# [DATA SHOWN]
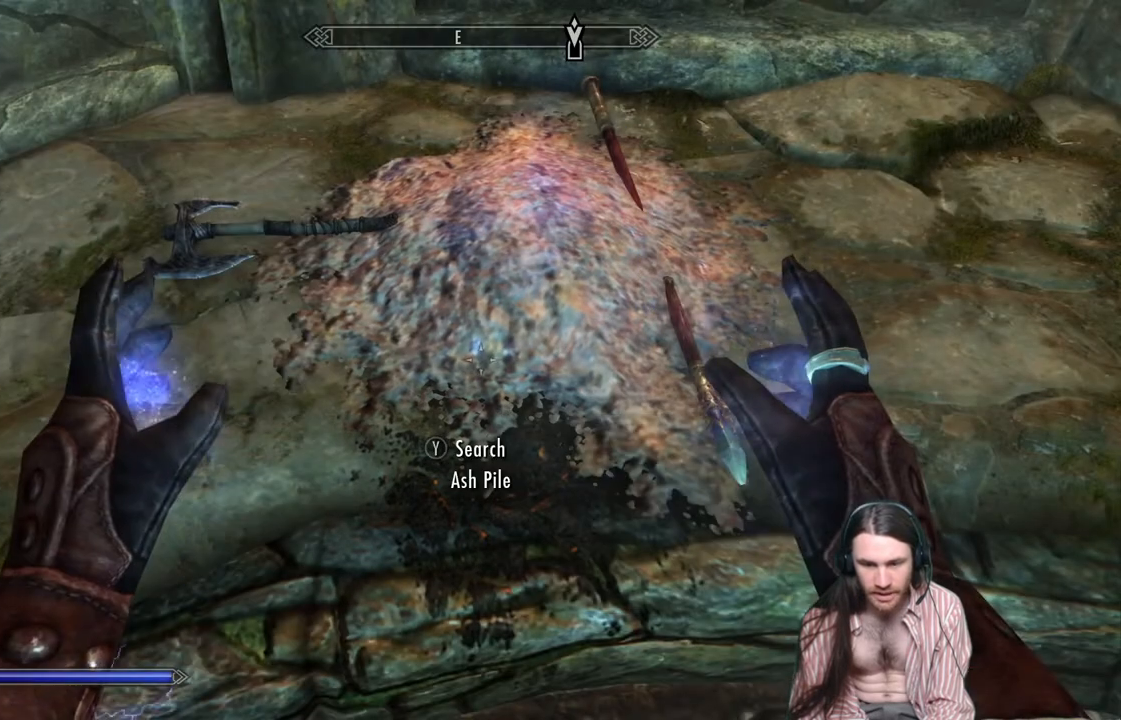
{"buttons": [], "left_stick": "center", "right_stick": "center", "events": [[183, "right_stick", "up-right"], [383, "right_stick", "center"]]}
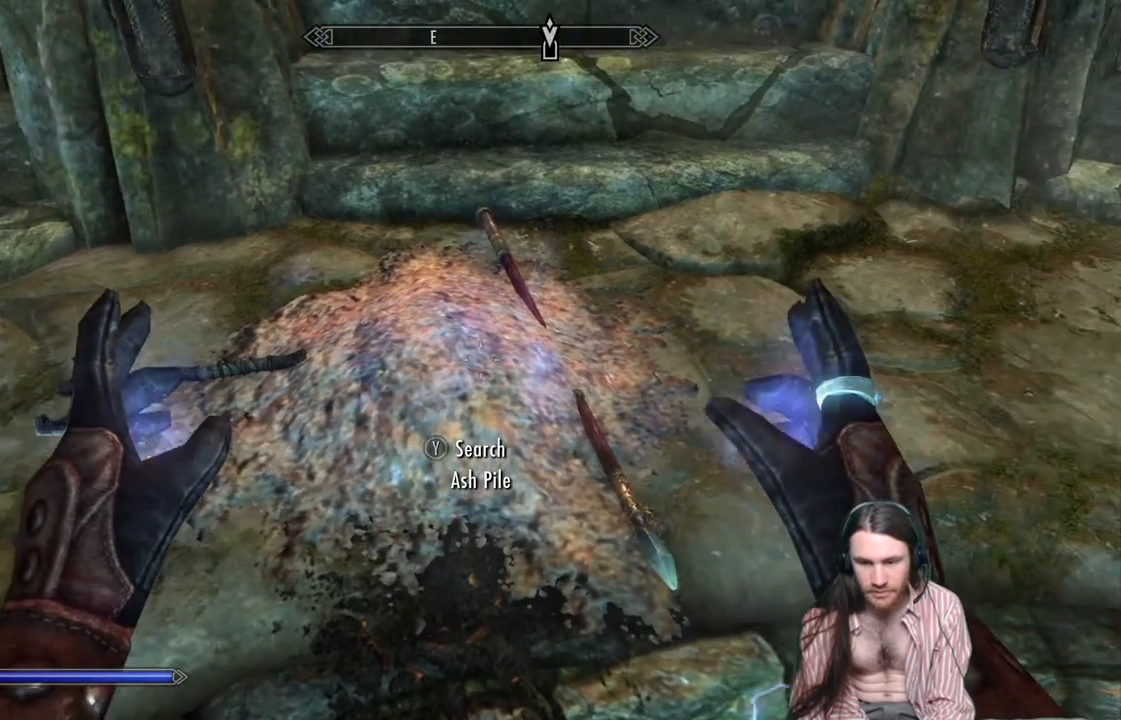
{"buttons": [], "left_stick": "center", "right_stick": "center", "events": [[33, "right_stick", "down"], [100, "left_stick", "up"], [183, "right_stick", "center"], [350, "left_stick", "center"]]}
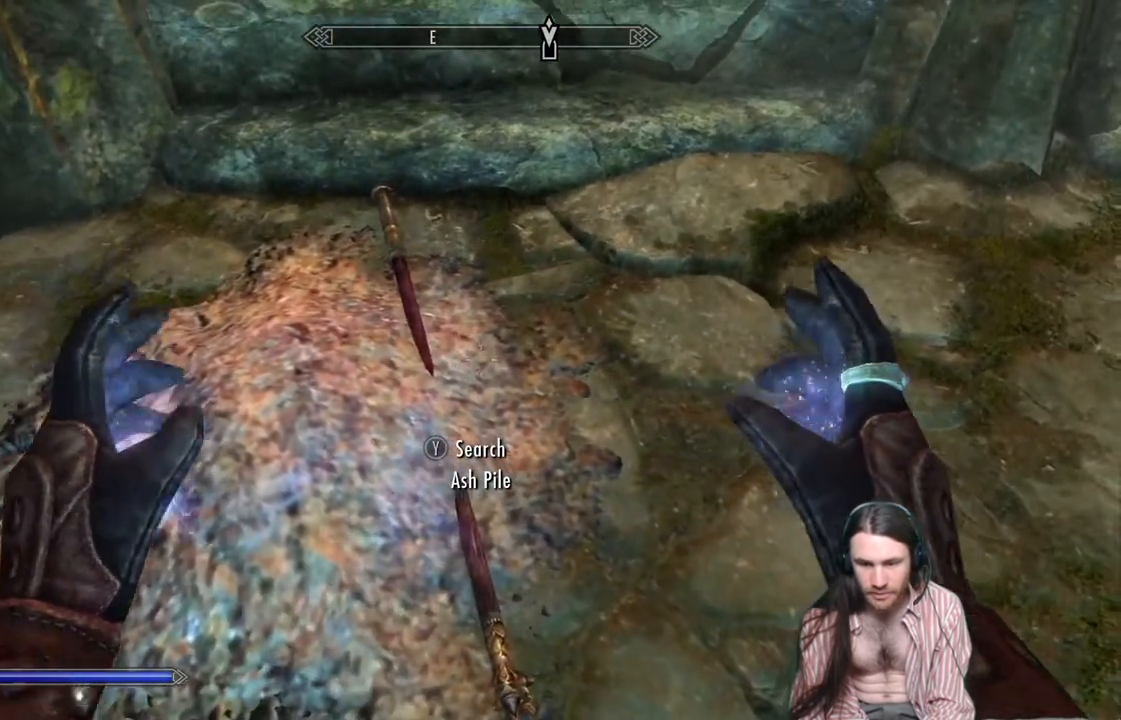
{"buttons": [], "left_stick": "up", "right_stick": "center", "events": [[233, "left_stick", "up-left"], [400, "left_stick", "center"], [500, "left_stick", "up"]]}
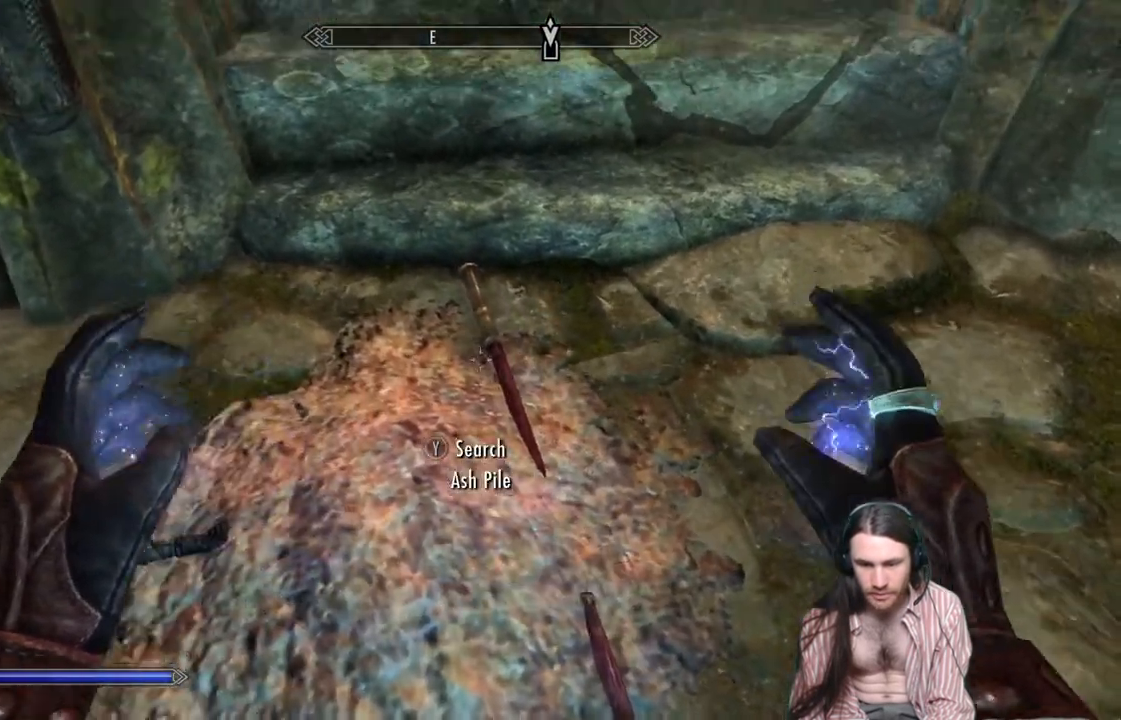
{"buttons": [], "left_stick": "center", "right_stick": "center", "events": [[283, "left_stick", "center"]]}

# [WHAT THE TASK ASKS]
From the first line to the last, repeat the listing exactly and skip its images.

# [OUTPUT FOR THIS EXERCISE]
{"buttons": [], "left_stick": "center", "right_stick": "center", "events": [[183, "right_stick", "up-right"], [383, "right_stick", "center"]]}
{"buttons": [], "left_stick": "center", "right_stick": "center", "events": [[33, "right_stick", "down"], [100, "left_stick", "up"], [183, "right_stick", "center"], [350, "left_stick", "center"]]}
{"buttons": [], "left_stick": "up", "right_stick": "center", "events": [[233, "left_stick", "up-left"], [400, "left_stick", "center"], [500, "left_stick", "up"]]}
{"buttons": [], "left_stick": "center", "right_stick": "center", "events": [[283, "left_stick", "center"]]}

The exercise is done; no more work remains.